Lasst alle Hoffnung fahren!

Gisela Elsners Romanfragment „Die teuflische Komödie“ präsentiert ein Endzeitszenario ohne Endzeit und bearbeitet die deutsche Geschichte sowie kollektive Ängste

Von Verena GoldRSS-Newsfeed neuer Artikel von Verena Gold

Besprochene Bücher / Literaturhinweise

Angst ist ein Oberbegriff für eine Vielzahl von Gefühlsregungen und kann selbstverständlich auch unterschiedliche Auslöser haben. Als typische Bereiche kollektiver Angst können unter anderem Revolution, Endzeiterwartung, Staatsterror, Kalter Krieg und Atomkraft genannt werden. In Gisela Elsners Romanfragment „Die teuflische Komödie. Eine Menschheitstragödie“, das die Literaturwissenschaftlerin Christine Künzel im Rahmen der Gisela-Elsner-Werkausgabe nun als Erstveröffentlichung aus dem Nachlass der Autorin herausgegeben hat, werden diese Ängste anzitiert: Der Reiz des Textes, der von Elsner Ende 1986 begonnen worden ist und dessen Bearbeitung sie gegen Herbst 1989 schließlich abgebrochen hat, besteht sicherlich im Spiel – und vor allem im Bruch – mit Erzählstrukturen derjenigen Texte (und inzwischen vor allem auch Filme und Serien), die den Kampf ums Überleben in einer apokalyptischen Endzeit oder den meist vergeblichen Widerstand gegen ein totalitäres Regime in einer post-apokalyptischen Welt präsentieren.

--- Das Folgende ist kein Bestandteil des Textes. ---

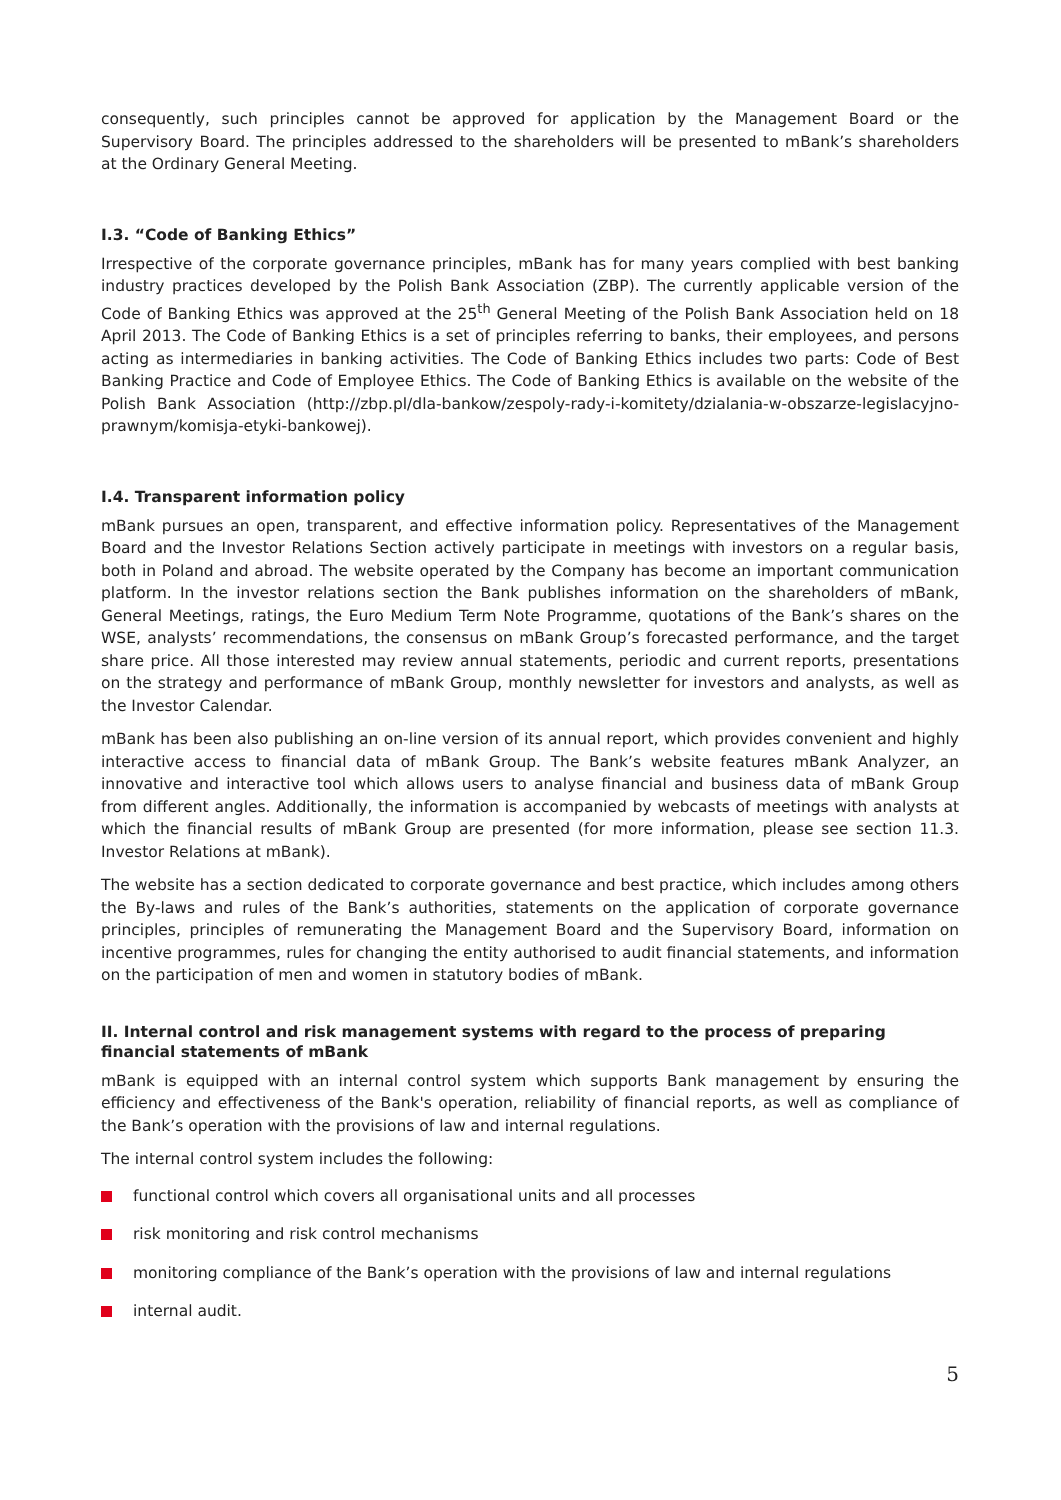consequently, such principles cannot be approved for application by the Management Board or the Supervisory Board. The principles addressed to the shareholders will be presented to mBank’s shareholders at the Ordinary General Meeting.
I.3. “Code of Banking Ethics”
Irrespective of the corporate governance principles, mBank has for many years complied with best banking industry practices developed by the Polish Bank Association (ZBP). The currently applicable version of the Code of Banking Ethics was approved at the 25<sup>th</sup> General Meeting of the Polish Bank Association held on 18 April 2013. The Code of Banking Ethics is a set of principles referring to banks, their employees, and persons acting as intermediaries in banking activities. The Code of Banking Ethics includes two parts: Code of Best Banking Practice and Code of Employee Ethics. The Code of Banking Ethics is available on the website of the Polish Bank Association (http://zbp.pl/dla-bankow/zespoly-rady-i-komitety/dzialania-w-obszarze-legislacyjno-prawnym/komisja-etyki-bankowej).
I.4. Transparent information policy
mBank pursues an open, transparent, and effective information policy. Representatives of the Management Board and the Investor Relations Section actively participate in meetings with investors on a regular basis, both in Poland and abroad. The website operated by the Company has become an important communication platform. In the investor relations section the Bank publishes information on the shareholders of mBank, General Meetings, ratings, the Euro Medium Term Note Programme, quotations of the Bank’s shares on the WSE, analysts’ recommendations, the consensus on mBank Group’s forecasted performance, and the target share price. All those interested may review annual statements, periodic and current reports, presentations on the strategy and performance of mBank Group, monthly newsletter for investors and analysts, as well as the Investor Calendar.
mBank has been also publishing an on-line version of its annual report, which provides convenient and highly interactive access to financial data of mBank Group. The Bank’s website features mBank Analyzer, an innovative and interactive tool which allows users to analyse financial and business data of mBank Group from different angles. Additionally, the information is accompanied by webcasts of meetings with analysts at which the financial results of mBank Group are presented (for more information, please see section 11.3. Investor Relations at mBank).
The website has a section dedicated to corporate governance and best practice, which includes among others the By-laws and rules of the Bank’s authorities, statements on the application of corporate governance principles, principles of remunerating the Management Board and the Supervisory Board, information on incentive programmes, rules for changing the entity authorised to audit financial statements, and information on the participation of men and women in statutory bodies of mBank.
II. Internal control and risk management systems with regard to the process of preparing financial statements of mBank
mBank is equipped with an internal control system which supports Bank management by ensuring the efficiency and effectiveness of the Bank's operation, reliability of financial reports, as well as compliance of the Bank’s operation with the provisions of law and internal regulations.
The internal control system includes the following:
functional control which covers all organisational units and all processes
risk monitoring and risk control mechanisms
monitoring compliance of the Bank’s operation with the provisions of law and internal regulations
internal audit.
5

Während Handlungssequenzen und atmosphärische Details dieser Szenarien übernommen werden, sind die Grundvoraussetzungen für die Zerstörung der alten Ordnung und die Etablierung eines neuen Systems und damit also die Motivation für die Existenzangst der Hauptfigur Flex radikal abgeändert: Die schwerwiegenden Veränderungen im Leben des Benno Flex ergeben sich gerade nicht daraus, dass die kollektiven Ängste bedient werden, also ein Krieg der verfeindeten Staaten ausgebrochen ist, eine atomare Verseuchung zu konstatieren ist oder eine bisher unbekannte Gefahr, seien es Viren, Zombies oder Aliens, sich ausgebreitet hat. Ganz im Gegenteil ist es Flex’ größtes Problem, dass das bereits geplante „Inferno“ einer kriegerischen und atomaren Weltzerstörung eben nicht stattgefunden hat, sondern die sogenannten „Gleichmacher“ die gesamte Menschheit von ihren Ideen überzeugen und damit eine kollektive Verweigerung bei Kriegsausbruch erreichen konnten: „Bataillonsweise begingen [die Soldaten] Fahnenflucht“. Statt die Handlung in eine weit entfernte Zukunft zu versetzen, greift Elsner dabei direkt die aktuelle Politik des Kalten Krieges auf und führt sie, wie sie es selbst nennt, als „Utopie“ zu einem vorläufigen Ende. Zur Etablierung der kommunistischen Gesellschaftsordnung ist dabei nicht einmal eine Revolution im eigentlichen Sinne vonnöten: „Unsere Gesellschaftsordnung […] erweist sich als so wenig standfest, dass sie die Gleichmacher nicht einmal zertrümmern müssen.“

Schon durch dieses Zitat lässt sich die Struktur des Widerspruchs zeigen, die den Roman in seiner Gänze prägt und den Leser immer wieder gerade erhaltene Informationen, aber auch eigene Analysen und Bewertungen infrage stellen lässt. Entgegen der Feststellung zu Beginn arbeitet das neue System nämlich nicht in Abwehr, sondern in Rückgriff auf die frühere Gesellschaftsordnung: Triebfeder des Volkes für die Unterstützung des neuen Systems sind nämlich weiterhin das eigennützige Streben nach Privilegien, eine latente Gewaltbereitschaft und eine lauernde Sensationsgier, die bei den großen Schauhinrichtungen befriedigt werden kann, die bezeichnenderweise auf französischen Guillotinen ausgeführt werden. Während in den Reden an das Volk Verbindungen zur Französischen Revolution und einer archaischen (und anarchischen) Vorzeit gezogen werden, nimmt das neue System immer mehr Züge einer totalitären Diktatur an, die – abgesehen von den propagierten Zielen – mit ihrem Personenkult, ihren Parolen, ihrer allumfassenden Überwachung und ihren Strukturen der Denunziation und Ausgrenzung am ehesten an das NS-System erinnert.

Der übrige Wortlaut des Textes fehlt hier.